#### Objective:
Summarize the passage on graph databases in two sentences.

#### Passage provided:
Graph Database Fundamentals
Graph databases represent a fundamental shift in how we model and query connected data. Unlike traditional relational databases that use tables and joins, graph databases store data as nodes (entities) and relationships (connections), making them naturally suited for highly connected datasets where relationships are as important as the data itself.
What is a Graph Database?
A graph database is a database management system that uses graph structures with nodes, relationships, and properties to represent and store data. The graph relates the data items in the store to a collection of nodes and edges, where edges represent the relationships between nodes.
Core Components
- Nodes: Represent entities (people, products, locations, etc.)

#### Information provided:
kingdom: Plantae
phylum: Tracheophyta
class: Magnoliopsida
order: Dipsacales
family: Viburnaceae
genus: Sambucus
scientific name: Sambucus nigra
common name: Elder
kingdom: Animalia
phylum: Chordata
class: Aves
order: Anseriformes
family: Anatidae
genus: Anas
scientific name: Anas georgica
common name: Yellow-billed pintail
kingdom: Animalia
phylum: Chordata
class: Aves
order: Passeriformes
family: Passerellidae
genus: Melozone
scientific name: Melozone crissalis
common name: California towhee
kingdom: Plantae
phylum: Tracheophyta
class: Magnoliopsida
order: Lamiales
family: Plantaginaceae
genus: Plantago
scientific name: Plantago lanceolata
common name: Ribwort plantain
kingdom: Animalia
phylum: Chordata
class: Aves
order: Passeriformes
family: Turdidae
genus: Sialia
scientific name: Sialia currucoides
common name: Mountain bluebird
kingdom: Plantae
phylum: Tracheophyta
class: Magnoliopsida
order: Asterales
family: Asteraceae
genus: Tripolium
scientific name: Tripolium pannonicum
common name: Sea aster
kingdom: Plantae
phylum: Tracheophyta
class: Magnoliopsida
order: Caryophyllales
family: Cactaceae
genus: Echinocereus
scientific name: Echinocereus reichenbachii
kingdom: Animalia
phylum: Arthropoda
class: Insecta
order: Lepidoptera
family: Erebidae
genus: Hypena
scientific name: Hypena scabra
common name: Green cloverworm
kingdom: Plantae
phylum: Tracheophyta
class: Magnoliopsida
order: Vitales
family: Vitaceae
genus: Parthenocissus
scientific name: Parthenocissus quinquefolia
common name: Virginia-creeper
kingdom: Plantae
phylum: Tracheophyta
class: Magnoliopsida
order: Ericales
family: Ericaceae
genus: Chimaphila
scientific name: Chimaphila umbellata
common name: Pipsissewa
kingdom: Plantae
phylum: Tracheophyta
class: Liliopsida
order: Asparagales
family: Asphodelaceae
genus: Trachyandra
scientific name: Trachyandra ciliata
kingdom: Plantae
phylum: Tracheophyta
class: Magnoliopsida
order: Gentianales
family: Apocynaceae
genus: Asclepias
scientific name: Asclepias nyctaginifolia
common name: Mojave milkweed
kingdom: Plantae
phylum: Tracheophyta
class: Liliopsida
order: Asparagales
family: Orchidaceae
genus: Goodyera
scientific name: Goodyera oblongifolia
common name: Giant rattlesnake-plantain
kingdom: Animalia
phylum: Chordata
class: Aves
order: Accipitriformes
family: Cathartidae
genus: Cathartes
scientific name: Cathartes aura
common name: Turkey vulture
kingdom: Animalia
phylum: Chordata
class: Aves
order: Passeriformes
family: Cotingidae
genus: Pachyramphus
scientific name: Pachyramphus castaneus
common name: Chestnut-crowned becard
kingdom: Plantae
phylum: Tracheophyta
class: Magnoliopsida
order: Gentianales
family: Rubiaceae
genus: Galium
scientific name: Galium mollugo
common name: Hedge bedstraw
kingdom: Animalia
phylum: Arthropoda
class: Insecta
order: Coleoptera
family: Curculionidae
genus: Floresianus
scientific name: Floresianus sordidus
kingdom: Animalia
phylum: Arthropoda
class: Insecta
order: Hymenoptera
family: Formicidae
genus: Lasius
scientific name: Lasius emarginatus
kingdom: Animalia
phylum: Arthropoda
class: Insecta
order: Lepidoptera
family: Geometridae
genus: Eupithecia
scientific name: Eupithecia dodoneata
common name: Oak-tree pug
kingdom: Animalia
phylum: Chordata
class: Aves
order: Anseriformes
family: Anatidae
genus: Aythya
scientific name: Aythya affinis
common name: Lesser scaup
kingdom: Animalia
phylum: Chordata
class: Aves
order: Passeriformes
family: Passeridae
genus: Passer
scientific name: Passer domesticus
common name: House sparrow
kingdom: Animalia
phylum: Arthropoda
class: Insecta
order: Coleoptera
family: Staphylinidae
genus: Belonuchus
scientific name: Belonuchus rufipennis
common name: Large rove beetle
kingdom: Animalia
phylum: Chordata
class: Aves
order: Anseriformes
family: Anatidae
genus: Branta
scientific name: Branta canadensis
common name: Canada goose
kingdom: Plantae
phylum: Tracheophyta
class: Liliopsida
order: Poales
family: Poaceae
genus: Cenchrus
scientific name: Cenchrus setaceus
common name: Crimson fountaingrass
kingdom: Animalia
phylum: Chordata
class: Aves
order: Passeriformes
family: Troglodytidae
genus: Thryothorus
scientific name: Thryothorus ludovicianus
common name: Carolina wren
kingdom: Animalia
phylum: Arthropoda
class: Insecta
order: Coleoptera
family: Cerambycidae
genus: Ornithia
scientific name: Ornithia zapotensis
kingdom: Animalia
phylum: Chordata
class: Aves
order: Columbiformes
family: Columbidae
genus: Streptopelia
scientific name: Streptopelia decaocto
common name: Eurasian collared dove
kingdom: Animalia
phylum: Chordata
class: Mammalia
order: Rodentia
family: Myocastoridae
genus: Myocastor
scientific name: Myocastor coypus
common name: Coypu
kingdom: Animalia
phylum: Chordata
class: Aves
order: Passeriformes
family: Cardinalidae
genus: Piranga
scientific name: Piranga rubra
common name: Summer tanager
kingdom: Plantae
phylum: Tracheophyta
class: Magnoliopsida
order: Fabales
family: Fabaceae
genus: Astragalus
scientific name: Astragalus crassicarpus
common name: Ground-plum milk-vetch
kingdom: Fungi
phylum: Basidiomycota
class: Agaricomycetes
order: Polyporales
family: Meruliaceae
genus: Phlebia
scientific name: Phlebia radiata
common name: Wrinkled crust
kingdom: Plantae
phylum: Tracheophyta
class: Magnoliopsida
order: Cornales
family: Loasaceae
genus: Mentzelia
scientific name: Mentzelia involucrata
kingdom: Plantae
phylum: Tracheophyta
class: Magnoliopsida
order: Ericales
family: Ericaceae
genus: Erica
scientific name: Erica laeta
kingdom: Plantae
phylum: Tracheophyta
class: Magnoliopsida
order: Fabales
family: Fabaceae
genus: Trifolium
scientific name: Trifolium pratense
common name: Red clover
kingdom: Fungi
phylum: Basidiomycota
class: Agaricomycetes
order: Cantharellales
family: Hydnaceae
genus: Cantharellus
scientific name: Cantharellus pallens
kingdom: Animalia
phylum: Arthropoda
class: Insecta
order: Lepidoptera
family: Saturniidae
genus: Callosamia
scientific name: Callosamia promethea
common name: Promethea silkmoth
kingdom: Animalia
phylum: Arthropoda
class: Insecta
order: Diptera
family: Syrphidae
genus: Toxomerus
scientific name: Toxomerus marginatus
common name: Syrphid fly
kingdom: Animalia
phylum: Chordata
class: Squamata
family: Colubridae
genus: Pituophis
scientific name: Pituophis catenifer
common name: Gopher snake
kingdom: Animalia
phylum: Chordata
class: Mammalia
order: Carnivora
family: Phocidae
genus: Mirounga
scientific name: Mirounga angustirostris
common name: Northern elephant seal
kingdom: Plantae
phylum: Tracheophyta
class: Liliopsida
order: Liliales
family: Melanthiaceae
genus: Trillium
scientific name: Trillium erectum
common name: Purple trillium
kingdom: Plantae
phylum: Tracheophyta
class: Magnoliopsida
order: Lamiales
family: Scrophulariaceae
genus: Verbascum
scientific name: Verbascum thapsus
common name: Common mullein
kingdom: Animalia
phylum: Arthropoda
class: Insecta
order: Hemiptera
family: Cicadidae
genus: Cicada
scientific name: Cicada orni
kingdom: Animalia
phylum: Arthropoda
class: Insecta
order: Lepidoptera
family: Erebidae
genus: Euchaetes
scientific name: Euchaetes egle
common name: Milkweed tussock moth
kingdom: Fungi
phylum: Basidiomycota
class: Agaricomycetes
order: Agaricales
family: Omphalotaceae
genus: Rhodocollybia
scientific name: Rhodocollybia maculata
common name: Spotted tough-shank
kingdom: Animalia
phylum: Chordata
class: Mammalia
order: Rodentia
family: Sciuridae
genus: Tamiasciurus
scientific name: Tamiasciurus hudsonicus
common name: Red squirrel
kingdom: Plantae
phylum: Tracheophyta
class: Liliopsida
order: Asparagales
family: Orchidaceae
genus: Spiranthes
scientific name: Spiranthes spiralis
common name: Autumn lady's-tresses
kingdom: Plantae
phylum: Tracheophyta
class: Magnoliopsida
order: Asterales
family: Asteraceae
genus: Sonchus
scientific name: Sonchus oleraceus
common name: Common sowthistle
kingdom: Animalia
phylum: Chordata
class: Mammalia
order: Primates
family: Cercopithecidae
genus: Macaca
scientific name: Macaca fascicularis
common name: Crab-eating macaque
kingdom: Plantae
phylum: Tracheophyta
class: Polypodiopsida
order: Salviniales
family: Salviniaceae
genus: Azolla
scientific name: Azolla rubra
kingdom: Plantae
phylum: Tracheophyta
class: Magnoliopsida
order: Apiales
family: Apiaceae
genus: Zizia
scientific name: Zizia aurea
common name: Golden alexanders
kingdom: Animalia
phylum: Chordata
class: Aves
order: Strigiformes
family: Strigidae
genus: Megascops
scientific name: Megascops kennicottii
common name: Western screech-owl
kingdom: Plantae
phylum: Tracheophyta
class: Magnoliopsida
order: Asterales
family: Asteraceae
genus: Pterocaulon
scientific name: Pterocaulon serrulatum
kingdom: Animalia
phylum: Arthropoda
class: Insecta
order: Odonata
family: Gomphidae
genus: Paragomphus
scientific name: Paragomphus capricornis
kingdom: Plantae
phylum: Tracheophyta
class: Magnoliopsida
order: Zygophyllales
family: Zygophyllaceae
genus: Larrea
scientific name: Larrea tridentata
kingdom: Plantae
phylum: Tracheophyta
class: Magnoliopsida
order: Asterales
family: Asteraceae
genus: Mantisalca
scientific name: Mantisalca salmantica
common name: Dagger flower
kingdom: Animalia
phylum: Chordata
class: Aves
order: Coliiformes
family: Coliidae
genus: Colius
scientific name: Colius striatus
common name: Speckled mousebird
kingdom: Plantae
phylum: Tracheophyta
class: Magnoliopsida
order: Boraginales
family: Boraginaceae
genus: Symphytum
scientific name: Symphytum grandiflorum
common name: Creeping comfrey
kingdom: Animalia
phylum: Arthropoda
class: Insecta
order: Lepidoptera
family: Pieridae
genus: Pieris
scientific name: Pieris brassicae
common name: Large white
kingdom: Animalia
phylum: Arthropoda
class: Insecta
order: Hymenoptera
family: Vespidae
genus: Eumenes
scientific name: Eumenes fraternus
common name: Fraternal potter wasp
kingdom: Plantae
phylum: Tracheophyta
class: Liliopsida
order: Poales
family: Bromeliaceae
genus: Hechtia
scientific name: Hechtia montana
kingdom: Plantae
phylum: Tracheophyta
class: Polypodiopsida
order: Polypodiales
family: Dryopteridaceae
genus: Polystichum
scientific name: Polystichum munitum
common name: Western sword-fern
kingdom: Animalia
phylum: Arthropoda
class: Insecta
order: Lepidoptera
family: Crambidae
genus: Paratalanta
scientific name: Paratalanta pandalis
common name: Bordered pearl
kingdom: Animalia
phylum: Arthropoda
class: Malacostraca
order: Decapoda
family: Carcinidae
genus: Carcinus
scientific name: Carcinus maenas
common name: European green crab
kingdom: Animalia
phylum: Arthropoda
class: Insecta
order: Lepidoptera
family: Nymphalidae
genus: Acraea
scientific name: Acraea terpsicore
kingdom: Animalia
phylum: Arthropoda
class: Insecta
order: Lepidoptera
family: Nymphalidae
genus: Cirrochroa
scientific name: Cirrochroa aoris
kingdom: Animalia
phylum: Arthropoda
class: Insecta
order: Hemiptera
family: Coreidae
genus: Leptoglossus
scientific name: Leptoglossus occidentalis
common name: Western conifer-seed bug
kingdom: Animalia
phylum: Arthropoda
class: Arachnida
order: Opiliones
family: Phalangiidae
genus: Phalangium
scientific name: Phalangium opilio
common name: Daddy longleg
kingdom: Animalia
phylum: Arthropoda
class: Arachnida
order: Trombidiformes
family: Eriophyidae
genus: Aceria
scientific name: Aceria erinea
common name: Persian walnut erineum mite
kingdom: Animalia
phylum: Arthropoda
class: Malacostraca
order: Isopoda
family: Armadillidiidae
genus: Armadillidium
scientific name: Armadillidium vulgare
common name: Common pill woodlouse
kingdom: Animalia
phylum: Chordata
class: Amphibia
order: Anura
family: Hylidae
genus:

#### Task result:
Graph databases store data as nodes and relationships instead of the tables and joins of relational databases, which suits them to highly connected data where relationships are as important as the data itself. They use graph structures of nodes, relationships and properties, with edges representing the relationships between nodes and nodes representing entities such as people, products and locations.